El paso del TIEMPO en exteriores
Es habitual que los periodos de viaje en los que se vean inmersos los personajes tengan lugar fuera de la sesión, lo cual no debería repercutir en las posibilidades de éxito o fracaso de esos viajes si se pretende mantener la sensación de riesgo y aventura de los mismos, de forma similar a lo que ocurre en las mazmorras. Es por ello que el DM realizará las tiradas necesarias para resolver el recorrido de la forma habitual que indica el reglamento, si bien el viaje deberá ser resuelto en la medida del transcurso del calendario de campaña.
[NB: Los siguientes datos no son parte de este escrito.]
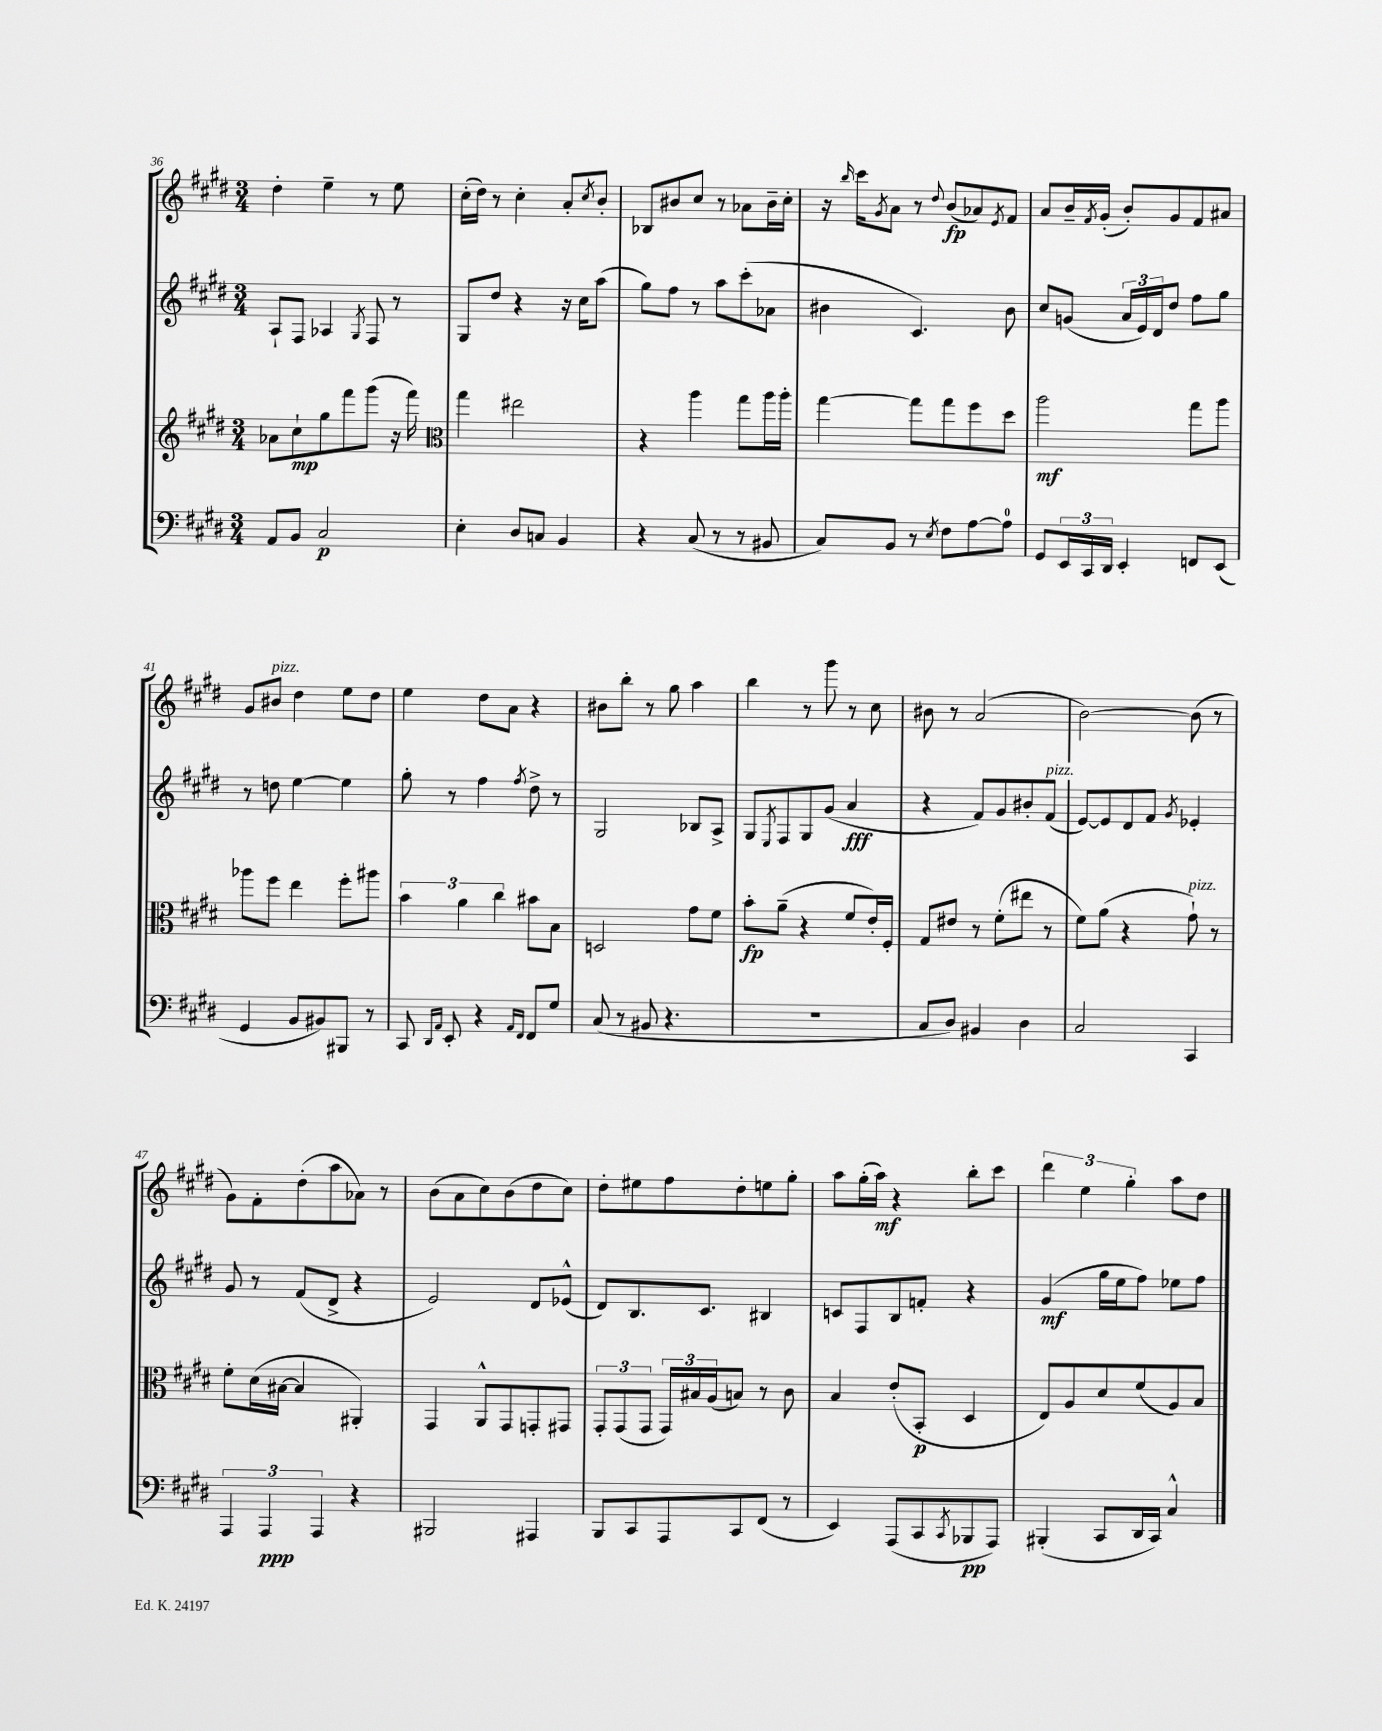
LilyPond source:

<<
\new StaffGroup <<
\new Staff = "s0" {
    \clef treble \key e \major \numericTimeSignature \time 3/4
    dis''4-. e''4-- r8 e''8 |
    cis''16-.( dis''16) r8 cis''4-. a'8-. \acciaccatura { cis''8 } b'8-. |
    bes8 bis'8 cis''8 r8 aes'8 bis'16-- cis''16-. |
    r16 \grace { b''16 } cis'''16 \acciaccatura { gis'8 } a'8 r8 \appoggiatura { dis''8 } b'8\fp( aes'8) \acciaccatura { e'8 } fis'8 |
    a'8 b'16-- \acciaccatura { fis'8 } gis'16-.( b'8-.) gis'8 fis'8 ais'8 |
    gis'8 bis'8^\markup { \italic "pizz." } dis''4 e''8 dis''8 |
    e''4 dis''8 a'8 r4 |
    bis'8 b''8-. r8 gis''8 a''4 |
    b''4 r8 gis'''8 r8 cis''8 |
    bis'8 r8 a'2( |
    b'2~) b'8( r8 |
    gis'8) fis'8-. dis''8-.( a''8 aes'8) r8 |
    b'8( a'8 cis''8) b'8( dis''8 cis''8) |
    dis''8-. eis''8 fis''8 dis''8-. e''8 gis''8-. |
    a''8 gis''16-.( a''16\mf) r4 b''8-. cis'''8 |
    \tuplet 3/2 { dis'''4 e''4 gis''4-. } a''8 dis''8 \bar "|." |
}
\new Staff = "s1" {
    \clef treble \key e \major \numericTimeSignature \time 3/4
    a8-! fis8 aes4 \acciaccatura { gis8 } fis8 r8 |
    gis8 dis''8 r4 r16 cis''16 a''8( |
    gis''8) fis''8 r8 a''8 cis'''8-.( aes'8 |
    bis'4 cis'4.) bis'8 |
    cis''8 g'8( \tuplet 3/2 { a'16 e'16) dis'16 } dis''8 fis''8 gis''8 |
    r8 d''8 e''4~ e''4 |
    gis''8-. r8 fis''4 \acciaccatura { fis''8 } dis''8-> r8 |
    gis2 bes8 a8-> |
    gis8 \acciaccatura { e8 } fis8 gis8 gis'8( a'4\fff |
    r4 fis'8) gis'8 bis'8-. fis'8^\markup { \italic "pizz." }( |
    e'8~) e'8 dis'8 fis'8 \acciaccatura { gis'8 } ees'4-. |
    gis'8 r8 fis'8( dis'8-> r4 |
    e'2) dis'8 ees'8-^( |
    dis'8) b8. cis'8. bis4 |
    c'8 fis8 b8 f'8-. r4 |
    gis'4\mf( gis''16 e''16 fis''8) ees''8 fis''8 \bar "|." |
}
\new Staff = "s2" {
    \clef treble \key e \major \numericTimeSignature \time 3/4
    aes'8 cis''8-!\mp gis''8 fis'''8 gis'''8( r16 fis'''16) |
    \clef alto gis''4 eis''2 |
    r4 a''4 gis''8 a''16 a''16-. |
    gis''4~ gis''8 gis''8 fis''8 dis''8 |
    a''2\mf gis''8 a''8 |
    aes''8 fis''8 e''4 fis''8-. ais''8 |
    \tuplet 3/2 { b'4 a'4 cis''4 } bis'8 b8 |
    d2 gis'8 fis'8 |
    b'8-.\fp a'8--( r4 fis'8 e'16-.) fis16-. |
    gis8 eis'8 r8 fis'8-.( eis''8 r8 |
    fis'8) a'8( r4 gis'8-!^\markup { \italic "pizz." }) r8 |
    fis'8-. dis'16( bis16~ bis4 ais,4-.) |
    gis,4 a,8-^ gis,8 g,8-. gis,8 |
    \tuplet 3/2 { gis,8-. gis,8( gis,8 } \tuplet 3/2 { gis,16) bis16 a16( } b8) r8 cis'8 |
    b4 e'8-.( b,8-.\p dis4 |
    e8) a8 dis'8 fis'8( a8) b8 \bar "|." |
}
\new Staff = "s3" {
    \clef bass \key e \major \numericTimeSignature \time 3/4
    a,8 b,8 cis2\p |
    e4-. dis8 c8 b,4 |
    r4 cis8( r8 r8 bis,8 |
    cis8) b,8 r8 \acciaccatura { e8 } fis8 a8~ a8-0 |
    gis,8 \tuplet 3/2 { e,16 cis,16 dis,16 } e,4-. f,8 e,8( |
    gis,4 b,8 bis,8) bis,,8 r8 |
    cis,8 \grace { dis,16 a,16 } e,8-. r4 \grace { a,16 fis,16 } fis,8 gis8 |
    cis8( r8 bis,8 r4. |
    R2. |
    cis8 dis8) bis,4 dis4 |
    cis2 cis,4 |
    \tuplet 3/2 { a,,4 a,,4\ppp a,,4 } r4 |
    bis,,2 ais,,4 |
    b,,8 cis,8 a,,8 cis,8 fis,8( r8 |
    e,4) a,,8( cis,8 \acciaccatura { cis,8 } bes,,8\pp a,,8) |
    bis,,4-.( cis,8 dis,16 cis,16) cis4-^ \bar "|." |
}
>>
>>
\layout { \context { \Score currentBarNumber = #36 } }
El DM seguirá estas indicaciones a la hora de adjudicar resultados a los acontecimientos en exteriores fuera del tiempo de sesión:
- Se resuelven las jornadas de viaje usando las mecánicas del reglamento, realizando tiradas de supervivencia en caso de amenaza real a la vida de los personajes. Se anotan los acontecimientos sucedidos dentro del registro temporal. Se comunica a los jugadores los eventos importantes que puedan ocurrir a sus personajes en el momento en que éstos se producen. Es importante que, en el caso de suceder algo que exija una toma de decisión de los jugadores, dentro de ese periodo de tiempo, éstos sean informados del día de campaña en cuestión y sus acciones tomadas en cuenta en la resolución del acontecimiento. Si los jugadores no interceden por las acciones de sus personajes, será el DM quien adjudicará lo acontecido según su criterio de verosimilitud. Algunas situaciones que ejemplifican esto son: que el grupo se pierda y sus personajes se percaten de ello, encuentros amistosos con posibilidad de interacción, hallazgo de lugares habitados o interesantes en el viaje, etc. Es importante recordar que la agencia de los jugadores es la limitada al juego fuera de sesión. Los jugadores deben indicar las acciones generales que emprenden y el DM considerará esas acciones a la hora de adjudicar el resultado final de los eventos.
Los personajes inmersos en viajes podrán considerarse para su uso en sesión pero las jornadas que se resuelvan dentro de la sesión serán consideradas para calcular el momento en que el personaje vuelve a estar disponible dentro del calendario de la campaña.